Systematic evaluation of LLM prompt sensitivity in healthcare settings reveals safety risks
Researchers conduct a sensitivity analysis of both general-purpose and medical-specific LLMs using the MedMCQA benchmark, testing robustness to lexical and syntactic prompt perturbations. The study finds that even minor phrasing changes can alter clinical advice, and adversarial prompts can produce dangerous outputs such as incorrect dosages or omitted critical findings. Both general-purpose models (GPT-3.5, Llama 3) and domain-specific models (ClinicalBERT, BioLlama3, BioBERT) exhibit this fragility, with syntactic reordering and misleading contextual cues proving more destabilizing than simple paraphrasing.
LLMs automate reproducibility assessments in social and behavioral sciences, outperforming human reanalysts
A preprint from arXiv demonstrates that an LLM pipeline can automate reproducibility assessments of published social and behavioral science studies, recovering original effect sizes in 41% of cases (vs. 34% for human reanalysts) and reaching the same qualitative conclusion in 96% of cases (vs. 74% for humans). The study evaluated 76 published studies with predefined claims. The results suggest LLMs could serve as a scalable tool for systematic auditing of empirical research, addressing the resource-intensive nature of traditional reproducibility efforts.

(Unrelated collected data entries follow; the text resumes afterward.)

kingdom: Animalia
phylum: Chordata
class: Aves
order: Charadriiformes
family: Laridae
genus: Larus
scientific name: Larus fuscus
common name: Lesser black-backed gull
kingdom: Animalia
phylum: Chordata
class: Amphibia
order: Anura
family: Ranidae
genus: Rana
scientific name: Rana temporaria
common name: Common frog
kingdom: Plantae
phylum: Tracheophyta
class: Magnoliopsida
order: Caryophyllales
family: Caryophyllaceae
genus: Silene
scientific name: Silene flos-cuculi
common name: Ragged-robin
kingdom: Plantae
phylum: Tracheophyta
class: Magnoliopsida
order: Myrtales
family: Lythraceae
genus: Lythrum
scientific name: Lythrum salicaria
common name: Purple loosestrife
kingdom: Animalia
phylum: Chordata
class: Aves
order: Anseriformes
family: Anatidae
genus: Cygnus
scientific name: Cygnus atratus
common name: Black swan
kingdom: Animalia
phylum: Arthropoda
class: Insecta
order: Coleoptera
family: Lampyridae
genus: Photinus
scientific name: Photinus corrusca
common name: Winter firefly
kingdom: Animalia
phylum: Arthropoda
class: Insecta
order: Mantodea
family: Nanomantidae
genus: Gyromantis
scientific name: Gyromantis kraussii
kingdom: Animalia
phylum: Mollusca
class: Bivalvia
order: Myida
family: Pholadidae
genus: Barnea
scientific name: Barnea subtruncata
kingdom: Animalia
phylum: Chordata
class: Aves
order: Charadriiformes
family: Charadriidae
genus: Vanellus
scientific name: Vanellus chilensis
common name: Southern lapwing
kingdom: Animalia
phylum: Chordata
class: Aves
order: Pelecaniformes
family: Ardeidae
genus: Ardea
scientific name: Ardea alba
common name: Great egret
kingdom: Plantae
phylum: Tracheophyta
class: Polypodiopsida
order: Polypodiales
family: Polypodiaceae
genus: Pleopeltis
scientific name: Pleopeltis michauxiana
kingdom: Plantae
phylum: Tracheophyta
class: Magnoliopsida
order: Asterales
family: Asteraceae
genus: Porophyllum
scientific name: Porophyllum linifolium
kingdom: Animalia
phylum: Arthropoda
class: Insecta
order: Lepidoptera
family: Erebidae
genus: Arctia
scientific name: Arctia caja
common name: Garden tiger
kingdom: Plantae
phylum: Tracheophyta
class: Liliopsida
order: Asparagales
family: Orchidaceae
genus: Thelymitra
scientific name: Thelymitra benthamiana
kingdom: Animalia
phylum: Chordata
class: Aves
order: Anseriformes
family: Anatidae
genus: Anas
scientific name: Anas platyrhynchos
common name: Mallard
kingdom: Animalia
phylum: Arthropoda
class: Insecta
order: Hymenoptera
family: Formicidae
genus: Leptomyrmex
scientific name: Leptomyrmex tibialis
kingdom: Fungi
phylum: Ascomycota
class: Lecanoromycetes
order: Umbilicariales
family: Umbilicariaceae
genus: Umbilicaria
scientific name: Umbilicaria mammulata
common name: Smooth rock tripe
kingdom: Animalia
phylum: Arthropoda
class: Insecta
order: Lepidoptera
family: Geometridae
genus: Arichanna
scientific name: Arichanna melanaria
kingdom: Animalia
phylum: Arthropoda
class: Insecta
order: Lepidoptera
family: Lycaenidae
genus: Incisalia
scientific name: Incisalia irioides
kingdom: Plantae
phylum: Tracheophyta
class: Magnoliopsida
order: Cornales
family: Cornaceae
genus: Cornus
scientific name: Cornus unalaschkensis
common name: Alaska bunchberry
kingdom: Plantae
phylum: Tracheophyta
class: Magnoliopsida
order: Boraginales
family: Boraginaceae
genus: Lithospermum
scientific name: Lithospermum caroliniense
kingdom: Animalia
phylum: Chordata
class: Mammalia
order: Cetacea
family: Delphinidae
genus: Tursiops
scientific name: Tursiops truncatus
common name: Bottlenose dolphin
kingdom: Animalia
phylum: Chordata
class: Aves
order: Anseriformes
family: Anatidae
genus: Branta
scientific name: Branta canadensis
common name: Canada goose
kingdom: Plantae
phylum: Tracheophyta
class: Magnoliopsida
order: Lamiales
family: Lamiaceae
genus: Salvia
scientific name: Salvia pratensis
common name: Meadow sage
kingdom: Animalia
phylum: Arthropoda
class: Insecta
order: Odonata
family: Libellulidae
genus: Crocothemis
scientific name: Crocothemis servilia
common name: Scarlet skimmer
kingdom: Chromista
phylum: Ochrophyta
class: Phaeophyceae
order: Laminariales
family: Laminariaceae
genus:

FORGE benchmark reveals search-augmented LLMs vulnerable to fake product promotion via web content pollution
Researchers introduce FORGE, a benchmark measuring how often search-augmented LLMs recommend fake products when retrieval results are polluted with fabricated reviews or promotional pages. Across 12 commercial and open-weights models, a single polluted page causes fooled rates up to 27%, rising to 73.8% when all top-3 results are replaced. Notably, chain-of-thought reasoning does not mitigate the vulnerability and often generates spurious social proof to justify false recommendations. Three defenses tested—skepticism prompting, model-prior filtering, and cross-document consensus—each carry significant drawbacks.
SoundnessBench: Benchmarking LLMs as Evaluators of ML Research Proposal Viability
SoundnessBench is a new benchmark of 1,099 machine-learning research proposals derived from ICLR submissions, labeled with reviewer soundness scores, designed to test whether LLMs can reliably distinguish methodologically sound research ideas from unsound ones. Evaluated across 12 frontier LLMs, the benchmark reveals a pervasive optimism bias: models systematically rate low-soundness proposals as sound under standard prompting, with aggressive prompting shifting errors from false positives to false negatives rather than eliminating them. Controls for data contamination, surface features, and human audit quality suggest the bias is not attributable to a single confounder. The authors conclude that current LLMs are not yet reliable as standalone first-gate evaluators of scientific rigor, a critical bottleneck for autonomous AI research agents.